== Texte ==

Et là le héros (le Croyant) va mettre l'accent sur la personnalité d'un Prophète en particulier, Joseph (Yousuf) (P), rappelant à son peuple l'attitude sceptique des Coptes envers le message de ce Prophète:

 

«Joseph leur avait autrefois apporté des preuves décisives; vous n'avez pas cessé d'en douter; mais lorsqu'il eut disparu, vous avez dit:

»"Dieu n'enverra plus jamais de prophète après lui".

» - Dieu égare celui qui est pervers et celui qui doute -

«Ceux qui discutent au sujet des Signes de Dieu sans en avoir reçu mandat, provoquent la grande haine de Dieu et des croyants.

» - Dieu met un sceau sur le cœur de tout tyran orgueilleux - ». (15)

 

Ceci dit, on peut se demander ici: quelle est la nécessité romanesque de cette évocation de la personnalité de Joseph à l'exclusion de tout autre Prophète?

 

La question est relative aux Coptes et au peuple de Moïse. Joseph avait lui aussi (comme l'affirment certains textes exégétiques) attiré l'attention de son peuple sur les difficultés qu'il rencontrerait dans l'avenir.

 

Cela signifie que l'évocation par le Croyant du peuple de Pharaon de la personnalité de Joseph implique un élément artistique et psychologique clair, relatif à la situation nouvelle (celle du peuple de Pharaon). Car en effet, la prédication de Joseph s'était réalisée, puisque les hommes ont été tués, les enfants égorgés et les femmes enceintes éventrées, de la façon qu'on sait à propos du traitement que les Coptes avaient réservé aux israélites.

 

Nous devons attirer l'attention sur le fait que lorsque le récit coranique rappelle à un peuple donné le sort qui a été assigné à un autre peuple, il vise à mettre ce dernier en garde d'une part, et à lui promettre un sort similaire, au cas où il refuserait de tirer la leçon de l'exemple des peuples passés, d'autre part.

 

Ainsi, nous remarquons dans l'un des récits coraniques relatifs à Moïse (P) que l'accent est mis sur les bienfaits prodigués par le Ciel aux Israélites, et en premier lieu, sur leur délivrance des griffes des Coptes. Mais les Israélites se sont montrés ingrats à l'endroit de ces bienfaits, et ont perdu la tête au point que leurs crimes ont surpassé ceux de leurs bourreaux et persécuteurs. Aussi le Ciel a-t-il dépeint dans le récit précité (relatif à Moïse) des sorts noirs proportionnels aux crimes qu'ils (les Israélites) avaient commis, ce qui veut dire que le rappel des bienfaits, fait à ces derniers est associé (sur le plan romanesque) au sort qui leur est réservé en fin de compte, en récompense de leur ingratitude envers les bienfaits dont ils avaient bénéficié.

===

Pourriez-vous poursuivre le texte ci-dessus sur le récit coranique du Croyant du peuple de Pharaon, en reprenant juste après sa dernière phrase ?

== Données présentées ==

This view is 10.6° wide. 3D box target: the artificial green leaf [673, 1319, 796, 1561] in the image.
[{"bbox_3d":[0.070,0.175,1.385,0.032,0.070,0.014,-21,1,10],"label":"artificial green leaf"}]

===
== Données présentées ==

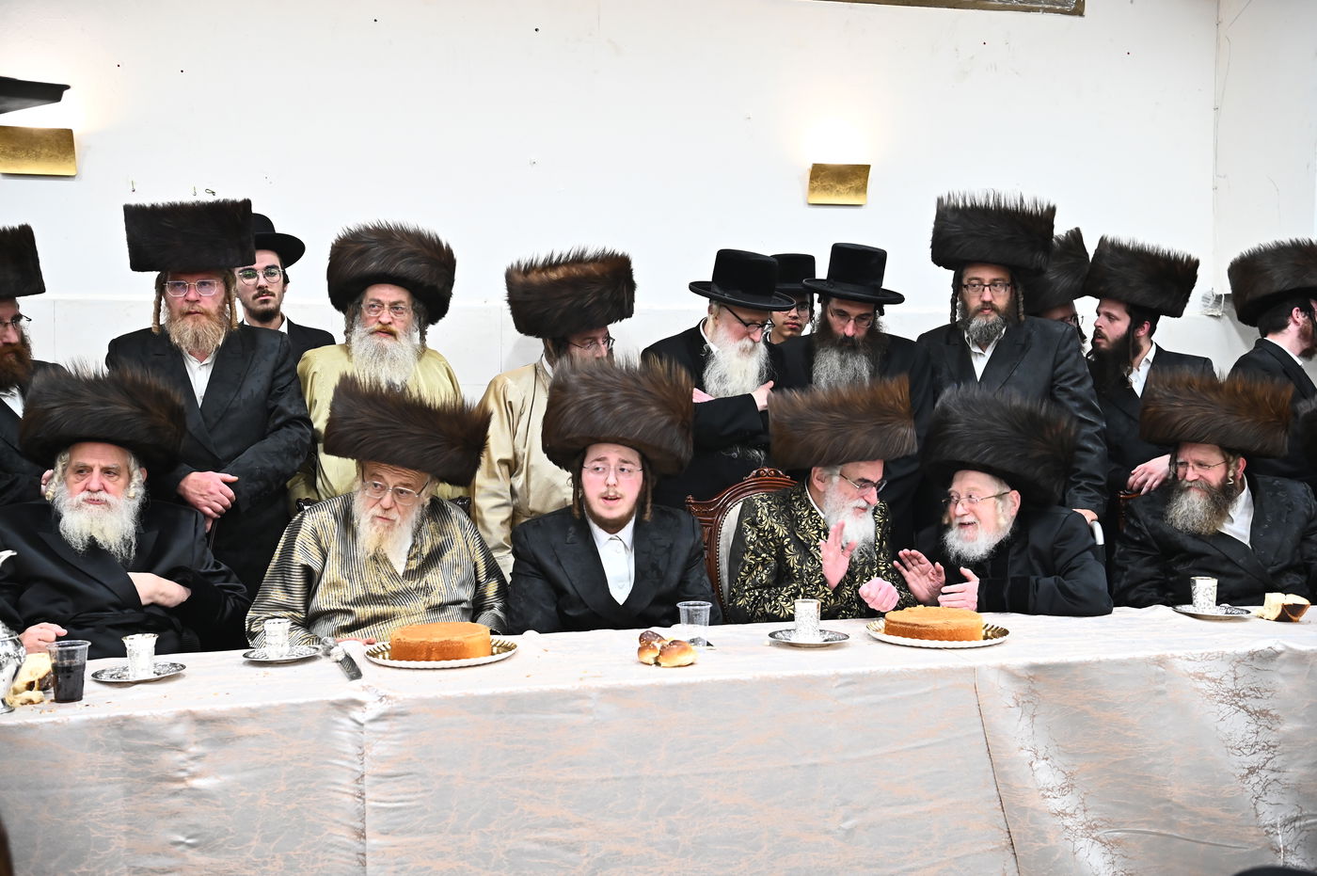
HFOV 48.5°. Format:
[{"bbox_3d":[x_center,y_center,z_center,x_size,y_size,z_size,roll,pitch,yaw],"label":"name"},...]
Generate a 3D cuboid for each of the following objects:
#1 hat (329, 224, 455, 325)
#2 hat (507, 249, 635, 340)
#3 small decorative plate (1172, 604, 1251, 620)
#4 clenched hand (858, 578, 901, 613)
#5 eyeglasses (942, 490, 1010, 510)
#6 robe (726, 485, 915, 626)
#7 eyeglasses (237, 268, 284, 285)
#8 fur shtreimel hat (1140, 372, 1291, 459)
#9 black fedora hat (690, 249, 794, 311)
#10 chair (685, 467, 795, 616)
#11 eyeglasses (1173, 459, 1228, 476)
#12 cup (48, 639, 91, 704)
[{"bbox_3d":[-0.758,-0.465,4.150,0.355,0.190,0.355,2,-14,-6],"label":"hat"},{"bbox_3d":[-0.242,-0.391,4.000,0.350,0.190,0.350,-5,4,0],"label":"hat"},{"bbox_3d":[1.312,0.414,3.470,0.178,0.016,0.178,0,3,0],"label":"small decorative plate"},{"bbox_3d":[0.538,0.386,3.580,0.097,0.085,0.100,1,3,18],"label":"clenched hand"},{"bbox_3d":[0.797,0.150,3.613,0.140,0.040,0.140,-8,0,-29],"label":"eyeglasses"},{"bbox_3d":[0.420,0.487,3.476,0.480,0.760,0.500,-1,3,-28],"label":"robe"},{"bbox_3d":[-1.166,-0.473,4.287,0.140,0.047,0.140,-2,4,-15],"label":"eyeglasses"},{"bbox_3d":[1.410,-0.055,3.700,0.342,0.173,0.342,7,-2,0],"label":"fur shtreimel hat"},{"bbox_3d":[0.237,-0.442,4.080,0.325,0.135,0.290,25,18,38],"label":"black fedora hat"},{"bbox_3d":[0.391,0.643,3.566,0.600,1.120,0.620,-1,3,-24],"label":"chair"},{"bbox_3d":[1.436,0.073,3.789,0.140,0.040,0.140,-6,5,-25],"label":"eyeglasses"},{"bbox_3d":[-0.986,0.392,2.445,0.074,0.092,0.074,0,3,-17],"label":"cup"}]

===
== Données présentées ==

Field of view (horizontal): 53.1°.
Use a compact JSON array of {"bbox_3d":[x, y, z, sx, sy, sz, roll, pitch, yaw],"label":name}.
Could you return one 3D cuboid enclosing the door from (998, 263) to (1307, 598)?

===

■ Zone de réponse:
Ici dans le récit du Croyant du peuple de Pharaon, le rappel du passé prend une direction différente dont le but n'est pas déterminé par le même souci de dessiner un sort particulier à un tel ou tel autre peuple, mais plutôt pour adresser seulement une mise en garde générale, afin d'amener les gens à croire en Dieu.

 

Effectivement, le Message du Ciel a frayé son chemin parmi de grands nombres de gens, sujet qui ne nous intéresse pas actuellement, étant donné que le récit vise autre chose.

 

En tout état de cause, lorsque, à travers le Croyant, le récit fait le rappel de la personnalité de Joseph à l'exclusion de toute autre personnalité historique, il cherche par ce procédé romanesque et psychologique à introduire la prédiction de Joseph d'une part, et l'incroyance des Israélites - après sa mort - aux messages des Prophètes, d'autre part: «mais lorsque Joseph eut disparu, vous avez dit: "Dieu n'enverra plus jamais de prophète après lui» (16), et à établir, enfin, un lien entre tout ce qui précède avec l'état d'incroyance que vivait le peuple de Pharaon, quand Moïse a présenté son message.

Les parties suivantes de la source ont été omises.